For a homeomorphism between $\mathbb{Q}_{\geq 0}$ and $\mathbb{Q}$, I will rather construct a homeomorphism between $[0,\sqrt{2}[ \cap \mathbb{Q}$ and $]-\sqrt{2},\sqrt{2}[ \cap \mathbb{Q}$. Let $f : [0,1[ \cap \mathbb{Q} \rightarrow \mathbb{Q}$ defined by :

  • $f(0) =0$.
  • For all $n \in \mathbb{N_{\geq 1}}$, $f$ is a homeomorphism from $]\frac{\sqrt{2}}{2n+1},\frac{\sqrt{2}}{2n}[ \cap \mathbb{Q}$ to $]\frac{\sqrt{2}}{n+1},\frac{\sqrt{2}}{n}[ \cap \mathbb{Q}$.
  • For all $n \in \mathbb{N_{\geq 1}}$, $f$ is a homeomorphism from $]\frac{\sqrt{2}}{2n},\frac{\sqrt{2}}{2n-1}[ \cap \mathbb{Q}$ to $]-\frac{\sqrt{2}}{n},-\frac{\sqrt{2}}{n+1}[ \cap \mathbb{Q}$.

Then :

  • The function $f$ is one to one from $[0,\sqrt{2}[ \cap \mathbb{Q}$ to $]-\sqrt{2},\sqrt{2}[ \cap \mathbb{Q}$.

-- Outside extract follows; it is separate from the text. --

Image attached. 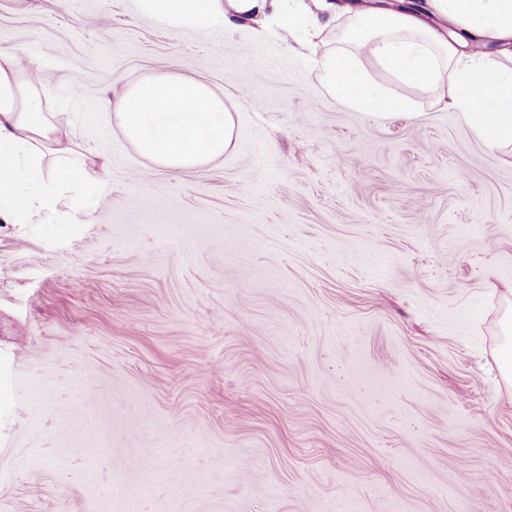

  • It is continuous on $]0,\sqrt{2}[ \cap \mathbb{Q}$ because it is continuous on the open covering $(]\frac{\sqrt{2}}{k+1},\frac{\sqrt{2}}{k}[)_{k \geq 1}$.

  • It is continuous at $0$ because $f([0,\frac{\sqrt{2}}{2k}[) \subset (]-\frac{\sqrt{2}}{k},\frac{\sqrt{2}}{k}[)$.

  • For the same reasons $f^{-1}$ is continuous on $(]-\sqrt{2}[ \cup ]\sqrt{2}[) \cap \mathbb{Q}$ and at $0$.